> [Work to be completed]: For the entries below, repeat exactly each line starting with the one that contains "vi deg ta kontakt med oss på 91 92 05 91" and going on through the one that contains "inclinaremos aún más", and no others.

Excerpts from a dataset:

◆ ◆ ◆

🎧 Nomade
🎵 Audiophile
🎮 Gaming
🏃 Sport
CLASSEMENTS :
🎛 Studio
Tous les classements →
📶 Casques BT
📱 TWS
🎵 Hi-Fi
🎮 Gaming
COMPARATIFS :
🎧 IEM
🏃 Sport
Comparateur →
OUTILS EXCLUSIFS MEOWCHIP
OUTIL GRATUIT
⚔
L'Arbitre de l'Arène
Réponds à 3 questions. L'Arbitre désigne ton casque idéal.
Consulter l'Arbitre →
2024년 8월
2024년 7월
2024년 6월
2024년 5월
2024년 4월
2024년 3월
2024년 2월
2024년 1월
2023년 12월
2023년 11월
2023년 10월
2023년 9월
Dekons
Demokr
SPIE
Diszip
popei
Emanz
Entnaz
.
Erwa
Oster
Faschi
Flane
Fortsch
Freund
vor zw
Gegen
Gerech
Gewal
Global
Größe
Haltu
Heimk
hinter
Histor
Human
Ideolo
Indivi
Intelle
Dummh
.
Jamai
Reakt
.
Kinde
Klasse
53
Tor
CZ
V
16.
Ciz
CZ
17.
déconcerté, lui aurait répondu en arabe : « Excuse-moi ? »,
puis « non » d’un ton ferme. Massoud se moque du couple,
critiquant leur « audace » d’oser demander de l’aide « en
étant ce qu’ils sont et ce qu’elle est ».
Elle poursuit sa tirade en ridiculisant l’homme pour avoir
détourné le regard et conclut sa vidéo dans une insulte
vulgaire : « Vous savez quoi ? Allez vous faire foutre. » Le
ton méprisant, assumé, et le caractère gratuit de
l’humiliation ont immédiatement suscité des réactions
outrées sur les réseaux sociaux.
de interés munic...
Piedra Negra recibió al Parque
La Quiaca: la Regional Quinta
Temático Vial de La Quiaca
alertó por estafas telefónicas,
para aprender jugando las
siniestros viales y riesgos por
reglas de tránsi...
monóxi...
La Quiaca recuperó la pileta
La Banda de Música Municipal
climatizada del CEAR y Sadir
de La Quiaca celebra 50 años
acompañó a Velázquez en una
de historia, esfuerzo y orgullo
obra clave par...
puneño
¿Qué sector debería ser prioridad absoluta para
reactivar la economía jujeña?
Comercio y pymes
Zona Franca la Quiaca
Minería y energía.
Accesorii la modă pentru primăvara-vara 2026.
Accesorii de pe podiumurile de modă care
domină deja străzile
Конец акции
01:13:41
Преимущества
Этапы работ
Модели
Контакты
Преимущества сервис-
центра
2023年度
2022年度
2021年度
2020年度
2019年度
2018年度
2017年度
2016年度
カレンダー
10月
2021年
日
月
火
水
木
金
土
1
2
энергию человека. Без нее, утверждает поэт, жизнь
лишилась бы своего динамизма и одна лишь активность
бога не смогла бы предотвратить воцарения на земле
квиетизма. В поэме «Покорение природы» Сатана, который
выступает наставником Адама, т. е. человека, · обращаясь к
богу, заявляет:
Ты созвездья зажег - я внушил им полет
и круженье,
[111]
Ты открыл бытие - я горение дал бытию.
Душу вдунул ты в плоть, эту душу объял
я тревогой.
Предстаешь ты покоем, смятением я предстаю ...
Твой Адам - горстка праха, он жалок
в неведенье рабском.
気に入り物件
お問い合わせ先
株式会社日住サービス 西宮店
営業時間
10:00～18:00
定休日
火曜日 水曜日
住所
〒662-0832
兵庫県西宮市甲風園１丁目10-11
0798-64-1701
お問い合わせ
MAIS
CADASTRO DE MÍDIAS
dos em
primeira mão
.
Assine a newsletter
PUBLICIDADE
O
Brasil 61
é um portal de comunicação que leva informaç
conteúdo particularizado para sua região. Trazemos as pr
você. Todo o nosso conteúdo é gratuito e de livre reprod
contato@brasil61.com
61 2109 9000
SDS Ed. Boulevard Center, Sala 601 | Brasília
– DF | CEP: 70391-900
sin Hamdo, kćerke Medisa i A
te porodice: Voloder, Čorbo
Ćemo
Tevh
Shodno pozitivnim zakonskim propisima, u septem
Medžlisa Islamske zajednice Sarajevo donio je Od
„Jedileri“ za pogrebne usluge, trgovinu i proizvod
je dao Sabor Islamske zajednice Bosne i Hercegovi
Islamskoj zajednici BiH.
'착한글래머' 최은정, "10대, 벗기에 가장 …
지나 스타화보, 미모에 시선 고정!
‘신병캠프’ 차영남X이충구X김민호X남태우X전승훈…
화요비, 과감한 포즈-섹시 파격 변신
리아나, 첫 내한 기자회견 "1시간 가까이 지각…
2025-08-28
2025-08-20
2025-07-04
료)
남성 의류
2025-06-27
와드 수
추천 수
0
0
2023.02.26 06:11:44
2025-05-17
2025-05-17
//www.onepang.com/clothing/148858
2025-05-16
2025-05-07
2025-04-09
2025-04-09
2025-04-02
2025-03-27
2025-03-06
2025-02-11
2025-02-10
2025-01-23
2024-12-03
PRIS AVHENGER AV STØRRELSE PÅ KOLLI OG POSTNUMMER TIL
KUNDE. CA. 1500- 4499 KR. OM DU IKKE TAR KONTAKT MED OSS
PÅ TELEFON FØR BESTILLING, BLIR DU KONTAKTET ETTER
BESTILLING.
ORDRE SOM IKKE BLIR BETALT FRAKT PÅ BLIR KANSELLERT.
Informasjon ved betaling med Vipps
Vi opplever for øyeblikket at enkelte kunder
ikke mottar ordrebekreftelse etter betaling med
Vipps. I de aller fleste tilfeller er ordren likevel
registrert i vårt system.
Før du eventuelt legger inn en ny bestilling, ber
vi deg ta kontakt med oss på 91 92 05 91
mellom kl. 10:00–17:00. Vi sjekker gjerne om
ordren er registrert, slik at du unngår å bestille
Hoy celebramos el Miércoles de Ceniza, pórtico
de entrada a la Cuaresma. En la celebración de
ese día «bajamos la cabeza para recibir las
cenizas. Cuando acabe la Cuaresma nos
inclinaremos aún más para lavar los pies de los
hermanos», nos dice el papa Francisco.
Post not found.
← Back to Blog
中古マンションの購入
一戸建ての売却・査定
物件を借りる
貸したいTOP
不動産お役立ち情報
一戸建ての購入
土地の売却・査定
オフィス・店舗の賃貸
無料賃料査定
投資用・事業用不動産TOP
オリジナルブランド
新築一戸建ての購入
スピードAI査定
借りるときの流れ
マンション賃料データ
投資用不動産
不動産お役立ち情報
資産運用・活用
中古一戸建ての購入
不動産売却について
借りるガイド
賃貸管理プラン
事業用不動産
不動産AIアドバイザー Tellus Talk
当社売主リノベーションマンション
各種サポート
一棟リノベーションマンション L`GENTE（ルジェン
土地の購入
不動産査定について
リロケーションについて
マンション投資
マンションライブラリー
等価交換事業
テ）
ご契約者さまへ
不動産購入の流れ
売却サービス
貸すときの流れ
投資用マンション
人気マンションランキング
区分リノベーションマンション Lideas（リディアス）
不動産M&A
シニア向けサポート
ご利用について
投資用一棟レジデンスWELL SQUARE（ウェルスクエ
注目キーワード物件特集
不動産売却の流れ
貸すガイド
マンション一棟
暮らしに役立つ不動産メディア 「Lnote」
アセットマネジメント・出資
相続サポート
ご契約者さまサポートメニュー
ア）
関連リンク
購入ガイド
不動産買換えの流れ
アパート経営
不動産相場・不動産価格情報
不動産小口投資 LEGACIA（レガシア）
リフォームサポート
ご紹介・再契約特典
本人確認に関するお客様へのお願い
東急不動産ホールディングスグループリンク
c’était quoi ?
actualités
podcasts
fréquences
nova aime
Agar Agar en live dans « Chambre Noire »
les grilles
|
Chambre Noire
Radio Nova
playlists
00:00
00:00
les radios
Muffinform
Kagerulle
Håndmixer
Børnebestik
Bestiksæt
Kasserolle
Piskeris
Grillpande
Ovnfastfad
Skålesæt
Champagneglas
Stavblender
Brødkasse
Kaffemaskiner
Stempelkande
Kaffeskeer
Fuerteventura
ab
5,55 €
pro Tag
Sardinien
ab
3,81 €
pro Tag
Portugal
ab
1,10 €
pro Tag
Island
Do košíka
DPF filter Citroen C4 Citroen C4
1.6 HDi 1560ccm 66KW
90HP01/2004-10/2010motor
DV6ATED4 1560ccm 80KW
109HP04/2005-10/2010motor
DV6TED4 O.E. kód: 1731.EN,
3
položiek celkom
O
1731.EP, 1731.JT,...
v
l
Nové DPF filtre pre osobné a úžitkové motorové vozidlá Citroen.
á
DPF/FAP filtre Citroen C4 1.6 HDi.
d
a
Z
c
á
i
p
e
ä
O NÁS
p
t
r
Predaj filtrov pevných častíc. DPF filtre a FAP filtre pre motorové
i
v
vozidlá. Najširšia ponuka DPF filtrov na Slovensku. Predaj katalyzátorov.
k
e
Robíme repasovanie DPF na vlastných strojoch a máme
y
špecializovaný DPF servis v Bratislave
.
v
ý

◆ ◆ ◆

> [Exercise solution]:
vi deg ta kontakt med oss på 91 92 05 91
mellom kl. 10:00–17:00. Vi sjekker gjerne om
ordren er registrert, slik at du unngår å bestille
Hoy celebramos el Miércoles de Ceniza, pórtico
de entrada a la Cuaresma. En la celebración de
ese día «bajamos la cabeza para recibir las
cenizas. Cuando acabe la Cuaresma nos
inclinaremos aún más para lavar los pies de los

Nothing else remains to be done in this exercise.